# What Screws to Use. Part 2



## karie (Feb 4, 2016)

Hello again everyone, 
I have another screwy question.
I'm about to assemble a media cabinet box that will be then built into a closet. 
Made from 3/4" birch veneer plywood. 
(approx. 36w x 56h x 24d) 
I will use Titebond glue and Spax screws. 
But what size screws should i use to assemble? I've read so many different opinions.

I think these seem to be what i need: 
Spax 8×1-1/2" flat-head partial thread multi-material screw

http://m.homedepot.com/p/SPAX-8-x-1-1-2-in-T-Star-Drive-Flat-Head-Partial-Thread-Yellow-Zinc-Coated-Multi-Material-Screw-197-per-Box-4191020400406/202040968

Any thoughts? 
Partial or full thread? 
(I believe partial threads are preferred for this use but they don't seem to be available everywhere.)

Also how far apart should the screws be?

Thank you for adding to my continuing education.
karie


----------



## wapakfred (Jul 29, 2011)

Those screws will work fine, though you don't really need the YZ version (won't hurt, but may be paying extra for it). On a 24" deep cabinet, I would probably use 3 on each shelf. put them back a little from the edge so you don't get a split, and try to center them fairly well across the thickness for the same reason.


----------



## bobasaurus (Sep 6, 2009)

I recently bought a big set of "GOLD STAR MULTIPURPOSE STAR DRIVE SCREWS" from this obscure site:

http://www.screwsolutions.com/

They're great and pretty cheap, shipped free with my quantity too. The self drilling point and reaming shank are perfect for my use. They have the partial thread that works well for not separating two panels while driving in the screw.


----------



## Lazyman (Aug 8, 2014)

Some of the answers to your questions may depend upon the joints you are using (dado/groove, rabbet, butt?). For dado joints for example, since you are using glue, you may not need any screws unless you do not have a way to clamp the joint.
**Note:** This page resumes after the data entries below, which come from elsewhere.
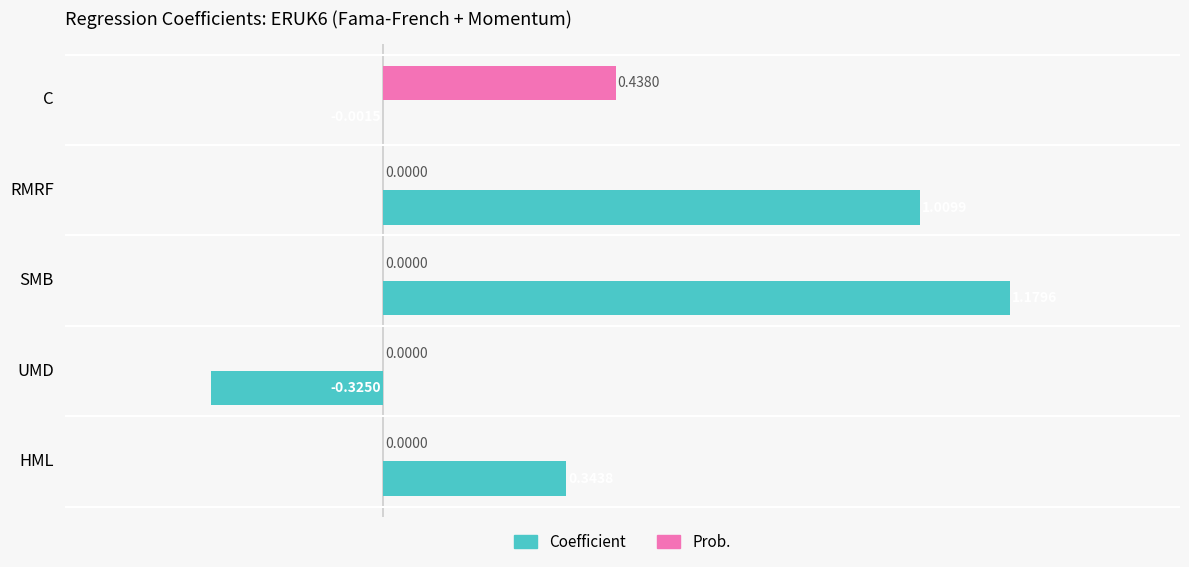

Is the value of Coefficient at C greater than the value of Prob. at HML?

No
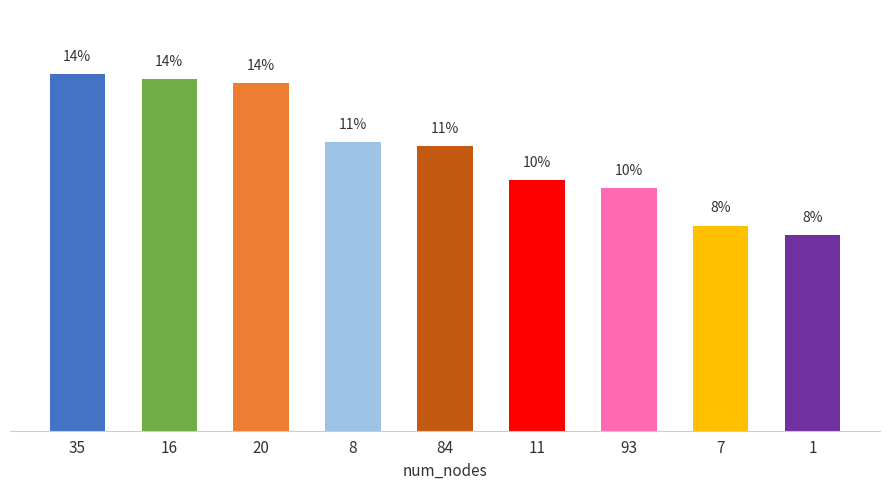

How many data points are less than 11?

4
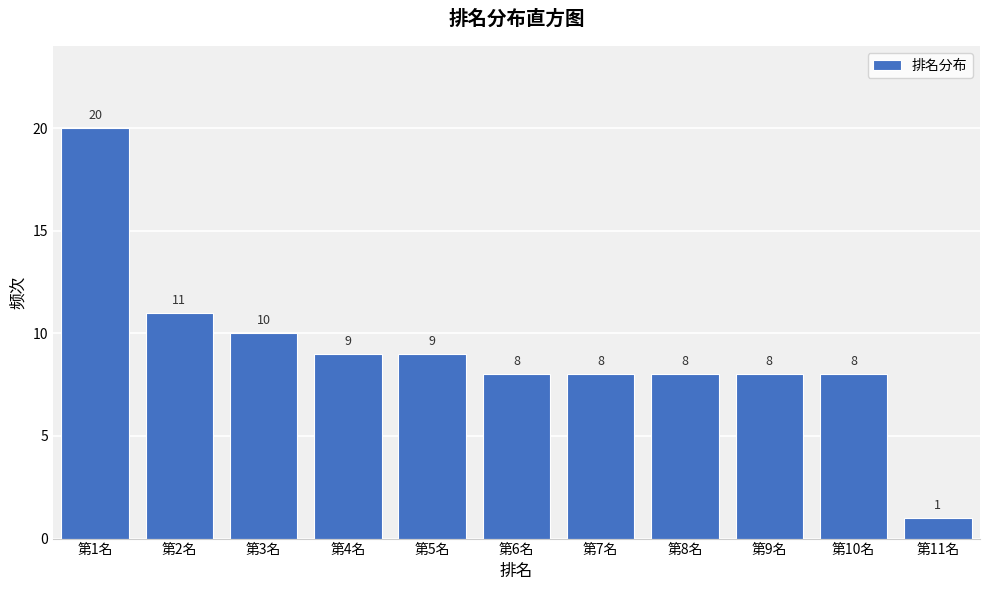

Reading left to right, what are all the values shown in this chart?

20	11	10	9	9	8	8	8	8	8	1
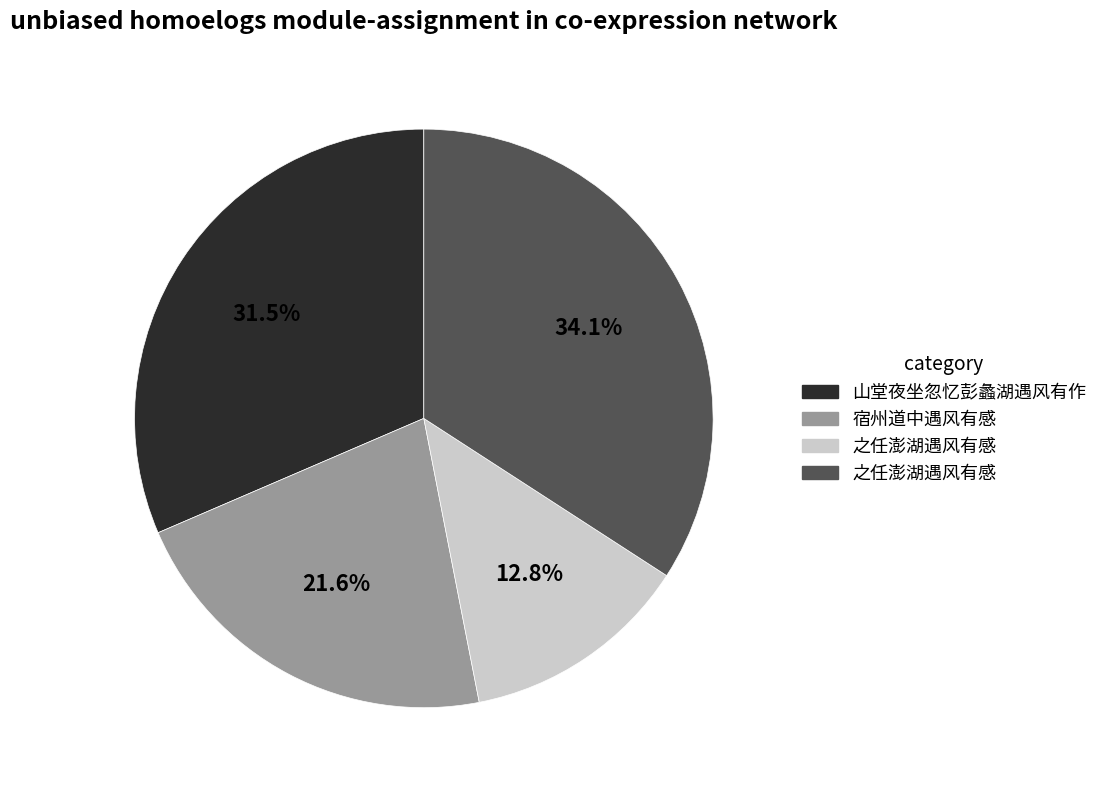

Does any single category account for the majority?

No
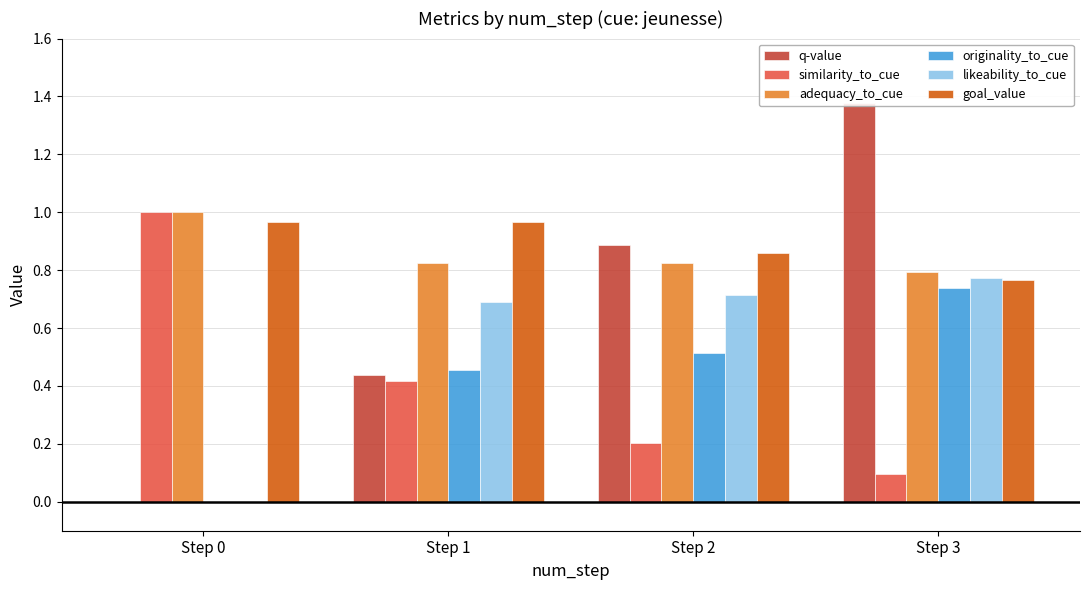

Where is originality_to_cue nearest to the value 0?

Step 0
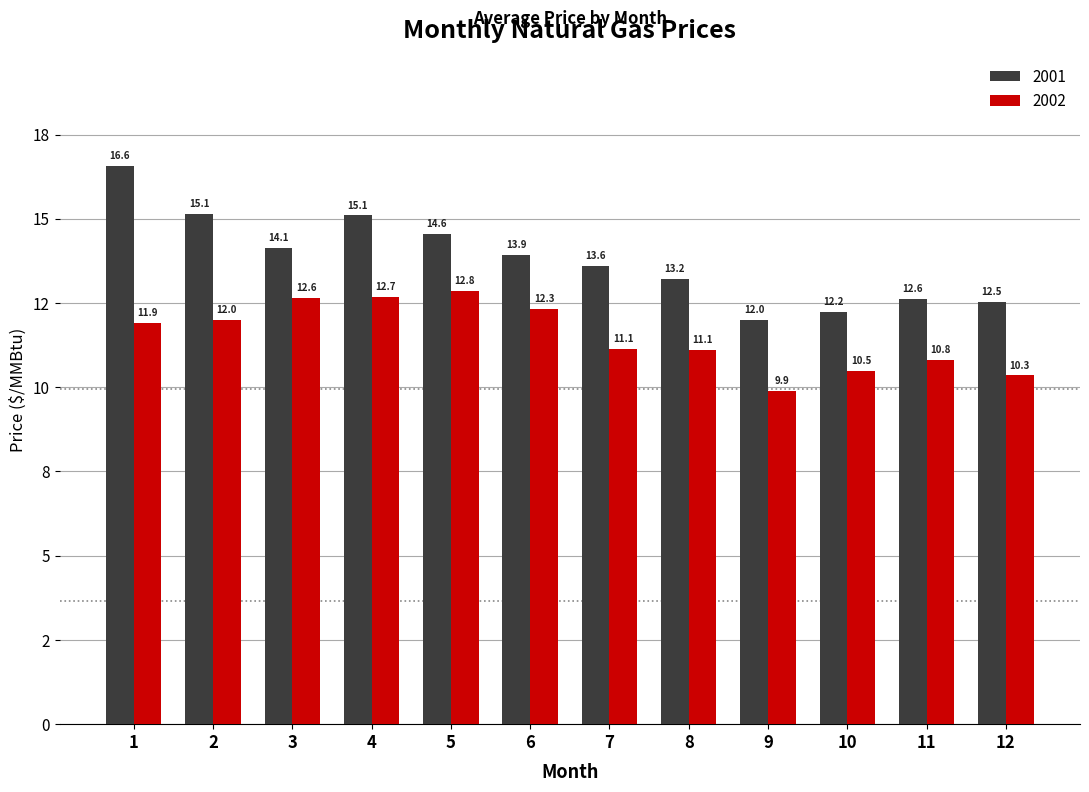

What is the value of the 2001 bar at the 12th from the left?

12.5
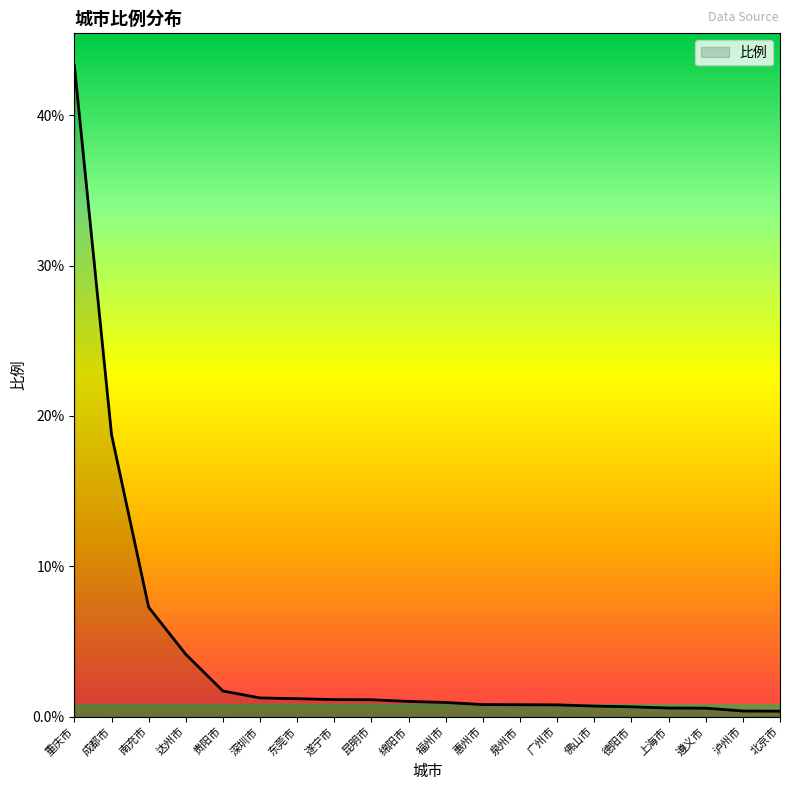

Which has a higher value, 南充市 or 上海市?

南充市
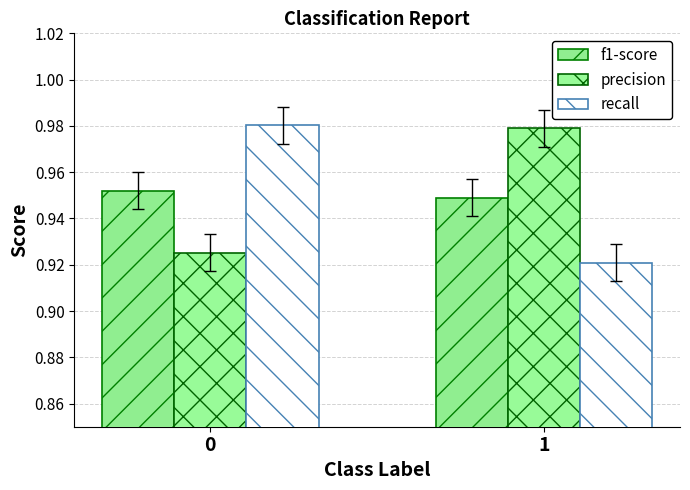

How many bars are there in total?

6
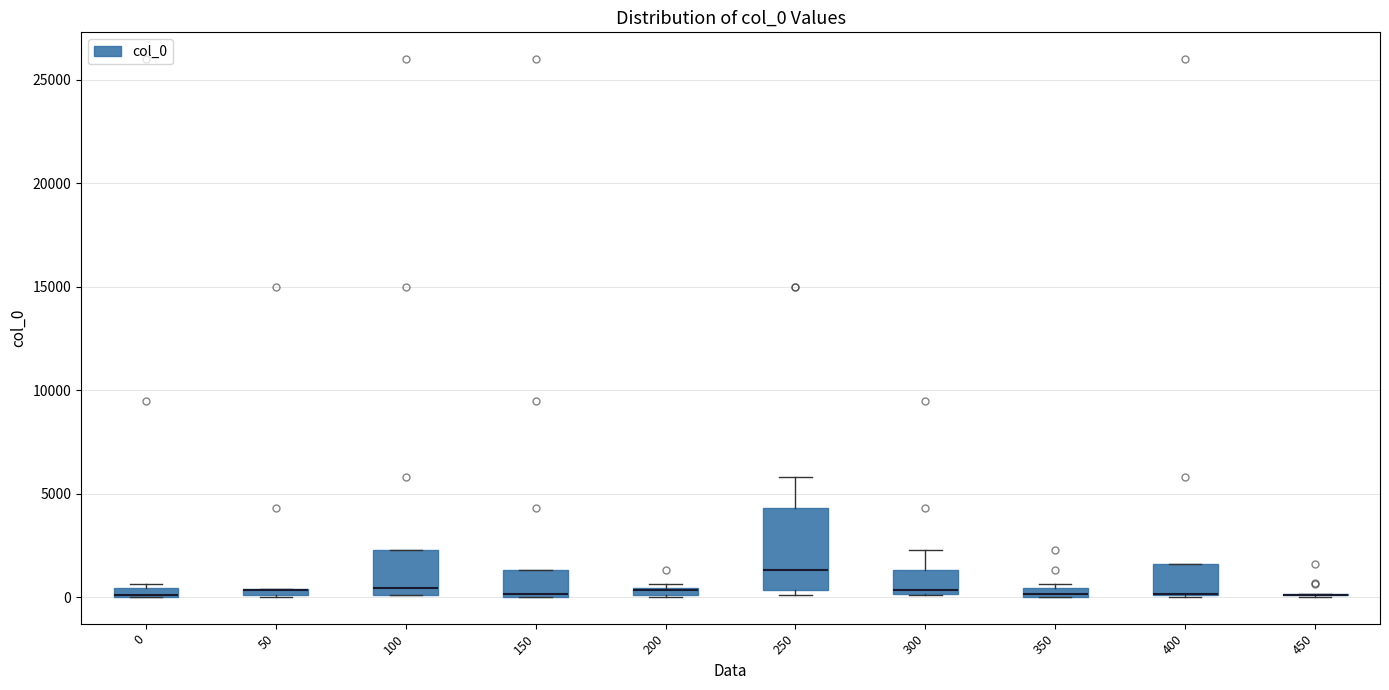

Which box is the tallest, from its lower edge to its upper edge?

250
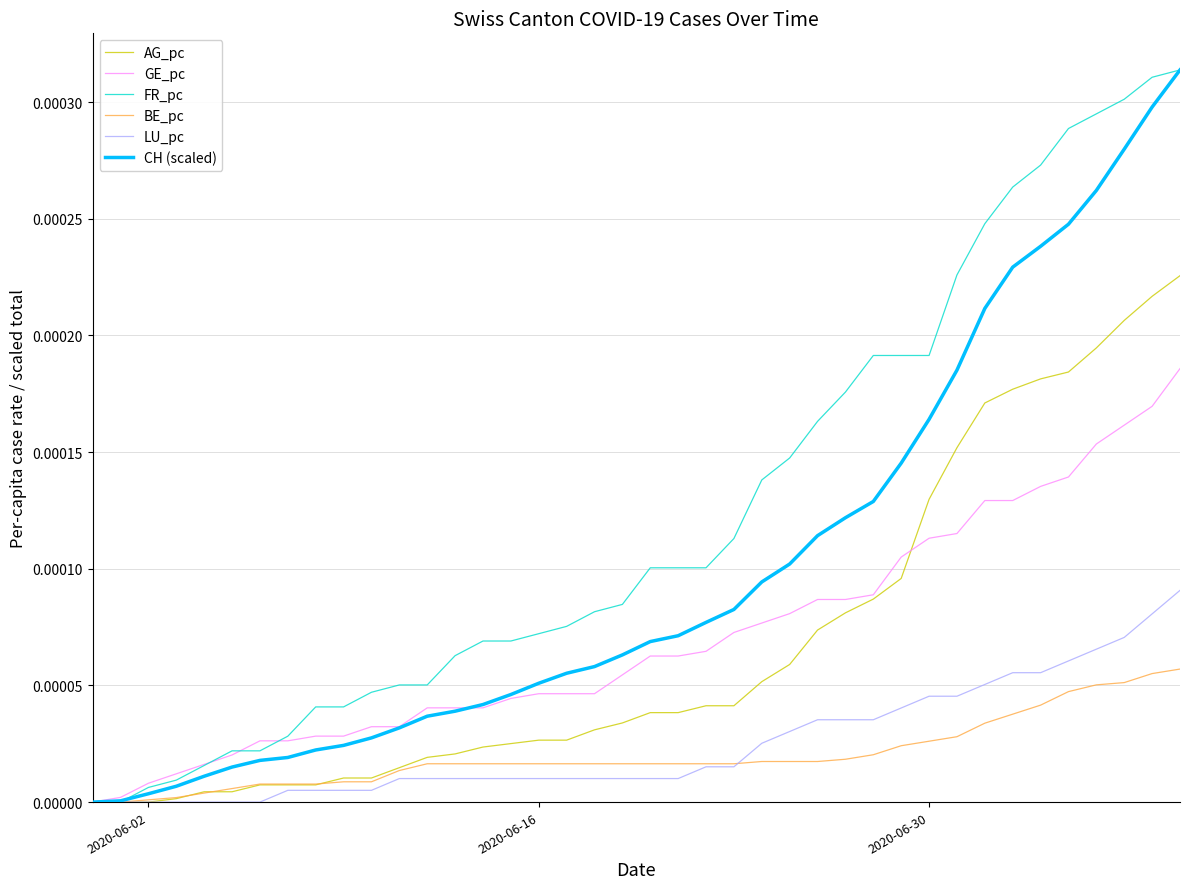

Which series has the largest total across all categories?

FR_pc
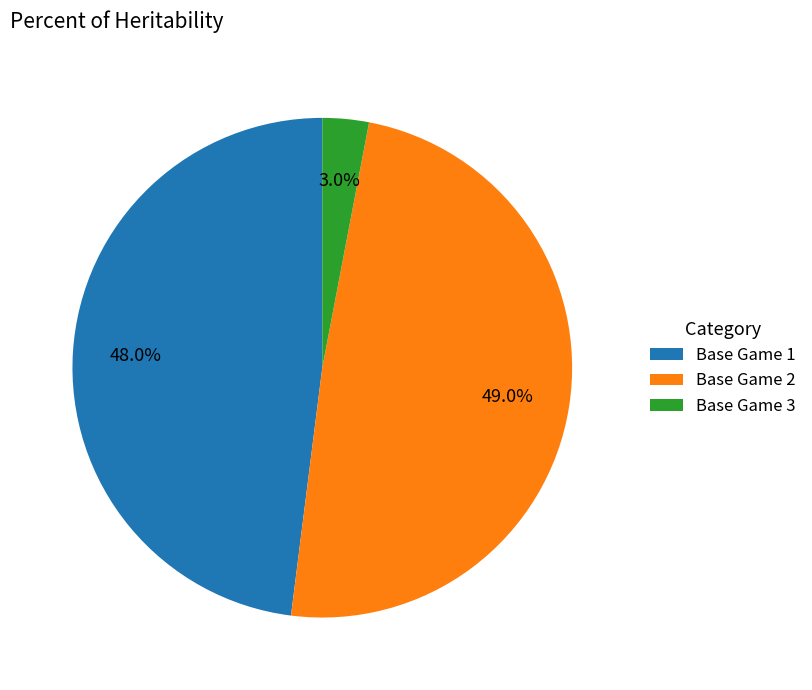

What is the ratio of the value at Base Game 2 to the value at Base Game 1?

1.0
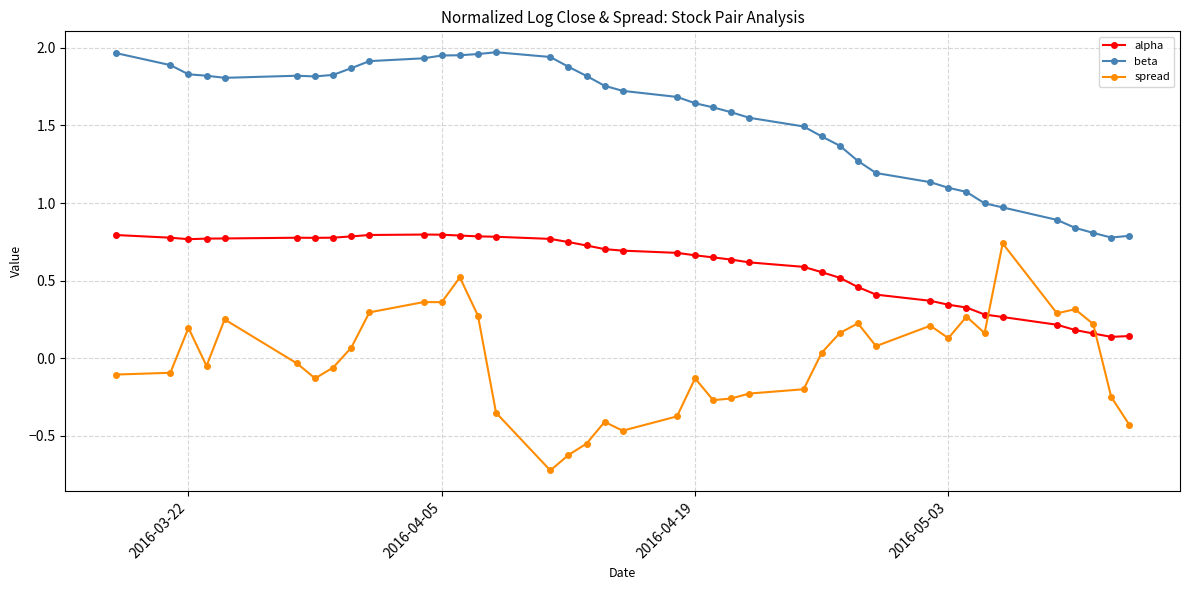

List the series in order of their overall mean, highest first.

beta, alpha, spread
While partial thread will insure that 2 pieces are pulled together snuggly, for 3/4" boards that won't make much difference. Since you are using glue, 1 1/2" long should be long enough. The number of screws needed depends upon the joint and the expected load.

Also, this may be obvious but even though the description of that screw you provided a link for says no pre-drilling is required you should pre-drill to avoid splitting and it make it easier to make sure that screw actually goes where you want it. I also think of the SPAX screws more as construction grade screws though I have used them for interior projects as well. For something a little nicer , though not much, I typically lean towards the Pro Crafter wood screws I can get at my local Lowes ( I could not find them on their website) but the SPAX screws will work fine. Neither the SPAX or the Pro Crafter has a head that I would want visible on a finished piece.


----------



## karie (Feb 4, 2016)

The YZ version was the only option available at my hd. And i was wondering about pre-drilling even though they say not necessary. Better safe than sorry on that one. I feel better about going forward now. Thank you all for your advice!
karie


----------



## ArtMann (Mar 1, 2016)

If you are not trying to build a show piece, you ought to consider building it with pocket hole screws. There is no need for dadoes and the assembly is very fast.


----------